Published January 1, 2005

ISLAMABAD, Dec 31: The government and opposition are poised to begin a new phase of political confrontation between them on the new year day after President Pervez Musharraf announced his decision to remain army chief as well to ensure a continuity of his policies.

The president's formal announcement on Thursday of what he had decided long ago seemed to give a new cause to rival opposition alliances to close their ranks to confront him in what they see as a course to monopolise all power. But the protest "black day" to be marked on Saturday by both the Alliance for the Restoration of Democracy (ARD) and the Muttahida Majlis-i-Amal (MMA) alliance of six Islamic parties will not go unchallenged.

In what appears to be a tit-for-tat move, the ruling Pakistan Muslim League (PML) has planned a big welcome for President Musharraf in Gujrat which he and his loyalists could use to give a strong response to the opposition.

Political observers said the president appeared to have taken a path of no retreat and no compromise as he made no attempt to sweeten the bitter pill that he wanted his political opponents to swallow.

Though he mainly targeted the MMA in his Thursday's address to the nation while citing his grounds for not keeping a promise made a year ago to give up his army uniform by December 31, but he also gave no hope to other opposition forces despite weeks of a government-encouraged talk of possible moves for a reconciliation with mainstream parties leading the ARD.

The president's statement that the assemblies elected in 2002 will complete their five-year tenure particularly shattered ARD hopes for early mid-term elections.

Finding nothing encouraging for them, leaders of both the Pakistan People's Party (PPP) and the Pakistan Muslim League- Nawaz (PML-N) had no hesitation in immediately joining voices with the MMA in spurning an apparently empty "hand of friendship" the president offered to the opposition at the end of his speech.

Although it will join Saturday's "black day" protests already announced by the MMA, the ARD said on Friday it had only taken "a decision in principle" yet for a joint campaign against the military presidency while its modalities would be discussed in an alliance meeting in Sukkur on Sunday before reaching a final decision.

BIG HITCH: Political sources said there still was a big hitch to be overcome to ensure a future ARD-MMA cooperation in light of what happened a year ago when the religious parties struck a separate deal with the ruling coalition to help it pass the 17th constitutional amendment to give parliamentary legitimacy to President Musharraf and his sweeping powers, in return for his promise to give up as army chief by December 31.

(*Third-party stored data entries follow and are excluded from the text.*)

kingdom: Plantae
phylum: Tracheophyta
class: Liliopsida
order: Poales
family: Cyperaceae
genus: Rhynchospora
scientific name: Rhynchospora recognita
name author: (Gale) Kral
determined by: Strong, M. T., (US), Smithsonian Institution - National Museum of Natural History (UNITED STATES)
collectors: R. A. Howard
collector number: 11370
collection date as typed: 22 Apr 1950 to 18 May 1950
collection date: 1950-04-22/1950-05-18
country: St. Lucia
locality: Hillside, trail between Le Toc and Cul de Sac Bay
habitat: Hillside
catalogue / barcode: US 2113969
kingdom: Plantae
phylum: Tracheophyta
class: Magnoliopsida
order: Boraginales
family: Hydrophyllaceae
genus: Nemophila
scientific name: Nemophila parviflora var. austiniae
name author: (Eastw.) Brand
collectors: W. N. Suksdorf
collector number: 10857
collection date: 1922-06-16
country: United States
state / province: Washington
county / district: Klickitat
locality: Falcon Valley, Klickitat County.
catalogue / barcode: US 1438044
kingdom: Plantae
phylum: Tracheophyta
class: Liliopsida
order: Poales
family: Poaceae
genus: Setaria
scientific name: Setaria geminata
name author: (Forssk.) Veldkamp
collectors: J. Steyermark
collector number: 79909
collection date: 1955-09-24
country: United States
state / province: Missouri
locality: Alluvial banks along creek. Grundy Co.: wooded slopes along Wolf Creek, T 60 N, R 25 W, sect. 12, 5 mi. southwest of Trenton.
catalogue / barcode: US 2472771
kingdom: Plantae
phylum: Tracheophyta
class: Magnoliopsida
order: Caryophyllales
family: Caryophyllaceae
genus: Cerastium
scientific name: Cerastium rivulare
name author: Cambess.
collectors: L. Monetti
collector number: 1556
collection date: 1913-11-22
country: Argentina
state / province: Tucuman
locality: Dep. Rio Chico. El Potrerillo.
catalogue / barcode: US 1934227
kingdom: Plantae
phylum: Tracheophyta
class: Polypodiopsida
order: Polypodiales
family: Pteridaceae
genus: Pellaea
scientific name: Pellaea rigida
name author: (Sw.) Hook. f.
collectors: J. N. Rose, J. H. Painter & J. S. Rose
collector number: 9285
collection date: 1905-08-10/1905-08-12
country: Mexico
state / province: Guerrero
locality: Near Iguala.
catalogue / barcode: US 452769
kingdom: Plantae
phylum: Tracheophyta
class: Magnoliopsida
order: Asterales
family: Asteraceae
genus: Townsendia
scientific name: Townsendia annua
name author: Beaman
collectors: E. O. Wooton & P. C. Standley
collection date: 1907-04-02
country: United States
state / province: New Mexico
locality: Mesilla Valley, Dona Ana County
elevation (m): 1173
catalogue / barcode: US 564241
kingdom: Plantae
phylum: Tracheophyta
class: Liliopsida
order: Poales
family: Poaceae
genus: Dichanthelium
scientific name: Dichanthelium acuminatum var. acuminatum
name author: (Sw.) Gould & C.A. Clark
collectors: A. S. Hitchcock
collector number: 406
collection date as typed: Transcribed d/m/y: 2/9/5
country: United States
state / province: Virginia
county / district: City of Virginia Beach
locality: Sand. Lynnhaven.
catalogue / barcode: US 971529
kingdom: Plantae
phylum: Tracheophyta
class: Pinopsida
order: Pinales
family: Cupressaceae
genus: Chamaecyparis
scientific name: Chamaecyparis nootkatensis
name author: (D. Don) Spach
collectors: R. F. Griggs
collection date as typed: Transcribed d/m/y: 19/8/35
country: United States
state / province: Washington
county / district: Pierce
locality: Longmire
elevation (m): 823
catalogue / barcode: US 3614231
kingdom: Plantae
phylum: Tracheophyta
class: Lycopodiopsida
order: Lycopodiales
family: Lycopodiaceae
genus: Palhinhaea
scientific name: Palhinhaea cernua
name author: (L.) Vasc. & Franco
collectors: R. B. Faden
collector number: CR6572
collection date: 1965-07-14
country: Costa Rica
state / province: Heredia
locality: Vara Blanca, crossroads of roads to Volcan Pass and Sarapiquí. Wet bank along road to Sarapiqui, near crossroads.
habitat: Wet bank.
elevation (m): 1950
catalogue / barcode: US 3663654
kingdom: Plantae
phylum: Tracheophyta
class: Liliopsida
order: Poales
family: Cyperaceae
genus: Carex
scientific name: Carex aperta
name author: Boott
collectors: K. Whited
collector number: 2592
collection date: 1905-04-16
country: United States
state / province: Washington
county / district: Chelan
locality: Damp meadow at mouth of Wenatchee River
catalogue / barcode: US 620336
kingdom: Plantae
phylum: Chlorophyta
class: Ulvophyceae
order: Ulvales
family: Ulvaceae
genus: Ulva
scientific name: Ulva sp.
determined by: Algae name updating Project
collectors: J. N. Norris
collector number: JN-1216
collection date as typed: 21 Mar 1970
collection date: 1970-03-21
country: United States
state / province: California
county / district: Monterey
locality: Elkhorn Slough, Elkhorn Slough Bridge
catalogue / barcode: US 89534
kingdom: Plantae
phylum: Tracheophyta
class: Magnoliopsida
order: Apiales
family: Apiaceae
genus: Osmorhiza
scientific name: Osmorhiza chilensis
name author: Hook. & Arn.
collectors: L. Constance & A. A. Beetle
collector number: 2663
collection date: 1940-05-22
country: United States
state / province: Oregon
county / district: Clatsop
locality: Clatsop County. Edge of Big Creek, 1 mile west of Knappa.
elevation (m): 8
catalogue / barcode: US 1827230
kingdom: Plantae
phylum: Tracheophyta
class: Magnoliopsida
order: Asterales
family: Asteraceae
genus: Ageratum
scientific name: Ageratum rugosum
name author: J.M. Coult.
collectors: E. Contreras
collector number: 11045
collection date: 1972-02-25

"The basic contention (between the two alliances) is that while the MMA opposes only the uniform of the president, the ARD challenges the whole of the 17th Amendment," PPP spokesman Senator Farhatullah Babar said about the amendment that made President Musharraf's controversial Legal Framework Order (LFO) part of the constitution.

The ARD fears it may be ditched mid-course again as happened the last time when MMA opted to engage in a dialogue with the government despite the ARD boycott and then made the deal on the 17th amendment after more than a year of combined noisy anti-LFO protests in parliament.

"In order to allay this apprehension we have asked the MMA to renounce its support for the 17th Amendment," Mr Babar said. MMA chief Qazi Hussain Ahmed has used some of his strongest words in denouncing what he calls the president's "breach of promise", it is yet to be seen whether his alliance will agree to the ARD condition for a grand alliance that can make things difficult for the government.

But Information and Broadcasting Minister Sheikh Rashid Ahmed, as the government spokesman, threatened that the authorities would deal the situation with an "iron hand" if the opposition disturbed peace.

"He has closed ways for an honourable exit for himself," the MMA chief said about the president in an interview with a private television network as he condemned him for what he called confronting a big majority of people represented by both the MMA and ARD.

He said he hoped the opposition campaign would succeed in "closing the door of army's intervention in politics for ever". Mr Babar said the talk of reconciliation by government ministers following the recent release of former senator Asif Ali Zardari on bail after eight years in jail was meant to drive a wedge in opposition's ranks.